Replace Starter - Chrysler Town and Country / Dodge Caravanhttps://youtu.be/Quds2qPkteg
The first thing you probably think it would be is a dead battery, since that is the usual culprit. Maybe you accidentally left the lights on or something and your battery died. So you try to jump start it, turn the key and ... TICK.
Just 1 tick.
Typically when the battery is dying you will hear tick, tick, tick, tick...slowing down and trailing off. That sound is from the starter attempting to turn the engine but there isn't enough power to get it to spin.
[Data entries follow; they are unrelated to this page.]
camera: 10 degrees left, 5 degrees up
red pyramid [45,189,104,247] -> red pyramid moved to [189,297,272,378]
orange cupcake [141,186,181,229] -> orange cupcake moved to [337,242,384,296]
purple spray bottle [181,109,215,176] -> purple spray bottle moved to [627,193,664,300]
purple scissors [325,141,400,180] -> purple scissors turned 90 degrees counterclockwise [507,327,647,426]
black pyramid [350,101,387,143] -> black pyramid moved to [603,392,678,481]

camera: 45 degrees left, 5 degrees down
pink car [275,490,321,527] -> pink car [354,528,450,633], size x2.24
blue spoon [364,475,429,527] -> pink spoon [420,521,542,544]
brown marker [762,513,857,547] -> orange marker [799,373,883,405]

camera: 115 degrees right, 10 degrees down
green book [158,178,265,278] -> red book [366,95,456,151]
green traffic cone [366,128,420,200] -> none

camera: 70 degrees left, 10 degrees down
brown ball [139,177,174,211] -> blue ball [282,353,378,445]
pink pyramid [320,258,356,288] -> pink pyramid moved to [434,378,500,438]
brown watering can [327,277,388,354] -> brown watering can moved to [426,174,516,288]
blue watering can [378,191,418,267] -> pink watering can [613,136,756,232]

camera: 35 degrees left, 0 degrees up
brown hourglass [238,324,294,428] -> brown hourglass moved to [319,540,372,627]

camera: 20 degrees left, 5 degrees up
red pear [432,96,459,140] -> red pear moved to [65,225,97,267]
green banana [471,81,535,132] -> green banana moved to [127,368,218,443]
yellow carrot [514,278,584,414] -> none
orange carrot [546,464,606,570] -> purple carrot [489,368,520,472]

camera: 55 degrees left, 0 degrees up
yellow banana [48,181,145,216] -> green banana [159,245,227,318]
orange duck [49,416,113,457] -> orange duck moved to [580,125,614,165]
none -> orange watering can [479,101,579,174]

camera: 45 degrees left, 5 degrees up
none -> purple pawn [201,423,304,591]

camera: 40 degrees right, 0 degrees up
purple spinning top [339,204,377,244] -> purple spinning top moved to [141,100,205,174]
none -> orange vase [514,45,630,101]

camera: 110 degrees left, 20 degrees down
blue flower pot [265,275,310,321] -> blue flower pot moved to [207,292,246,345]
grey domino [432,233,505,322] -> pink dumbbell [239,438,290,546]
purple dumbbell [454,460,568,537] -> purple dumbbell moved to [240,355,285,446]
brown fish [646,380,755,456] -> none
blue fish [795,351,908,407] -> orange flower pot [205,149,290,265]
When you hear one single tick, it means the starter isn't turning at all. The tick you hear is from the gear on the starter motor engaging with the flywheel on the engine. Usually that gear engages, then the starter spins and the motor turns on.
So your starter gone bad.
The first way to fix a starter that isn't starting is to hit it with a hammer. Sometimes you can get dead spots on the coil of the electrical motor and if you hit it with a hammer it can shift it around and get off that dead spot and start up. This is a good temporary fix, but eventually it will find that dead spot again and you will have to keep hitting it.
BUY NEW STARTER
So you need to replace the starter. The good news is that the starter on the Chrysler Town & Country only has 2 bolts and is near the front of the car. The bad news is that it's a pain to replace.
As always, i go to SlickDeals and search for Advanced Auto Coupon Codes. They always have big discounts when you buy online from Advanced Auto, the code is usually something like TRT30, TRT41, etc...
There's several and you have to find the best one for the biggest discount for what you are buying. Sometimes the 30% off is the best. This time i got $40 off when you spend over $100. Also they will email you $20 codes every once in a while. So the starter was $167, which includes the core return charge. Then we got the $40 off and additional $20 off. With tax the final charge was $113. After it was all done we returned the old starter and got $30 back so the final total was $80.
First disconnect the battery, then climb under and disconnect the 2 wires going to the starter. There's a small yellow wire which just pulls off and a big red wire. To get the bigger wire off you have to remove a nut.
Here you can see the larger of the 2 wires going to the starter.
Many, many hours later you will end up by reconnecting that wire to the new starter.
Before going through everything, to make sure it's the starter that's bad, we connected those 2 wires to the new starter, grounded the starter to the metal frame, connected the battery and turned the key. The new starter whizzed as the motor spun around. So we knew for sure that it was the starter that needed to be replaced. If the new starter didn't spin it would have been something else that was wrong.
Eventually we got the old starter out.
And ready to put in the new one.
So now time for the hard work. Like i said, there are only 2 bolts holding the starter in place. The bottom bolt is the easier of the 2 to remove. It's best if you use a wracheting wrench because there isn't enough room for a socket wrench.
Not enough room for the socket.
BUT... the upper bolt is a real pain to remove. It is a weird bolt. You need to use a 15mm deep well socket to remove it.
The view from the top.
Eventually you will have to get down to removing this small plug to get a direct line on the bolt to remove.
We tried for hours to get it off, using every socket extension and swivel socket head we had, but could not get it to bite. There was too many things in line with the bolt and we could not get the socket to fit. The bolt itself has threads, then a nut, then more threads. it's where the larger of the 2 wires attaches.
The big thing to know is that in order to remove the other bolt you have to remove a ton of other things. You have to take off the plastic fan shroud, frame rail, and radiator fan. You also have to take off a plastic electrical cap and move it to the side. All of those things have to be taken off, just to get that socket and 15mm deep well aligned straight.
All in all it wasn't that much of a pain to remove that stuff. It only took 20 minutes, compared to the 3 hours we spent failing to get it off the first day.
To install the new starter, there is a metal spacer that has to be wedged in between. It says "UP" on it so you don't screw it up. But it takes a lot of effort and jiggling to get the starter to slide into place. Then just tighten the 2 bolts back down.
Before putting everything back together we tried to start the car. Luckily it started up perfectly. So we put the fan, frame rail, and plastic shroud back in place.
As with most car repairs you do, the first time you do it takes hours of screwing up. If i had to do it again it might only take 2 or 3 hours, but the first time it took about 6 or more. Had i of known that i couldn't remove that bolt without removing all that stuff it would have saved a lot of time.
It still isn't an easy job but not impossible.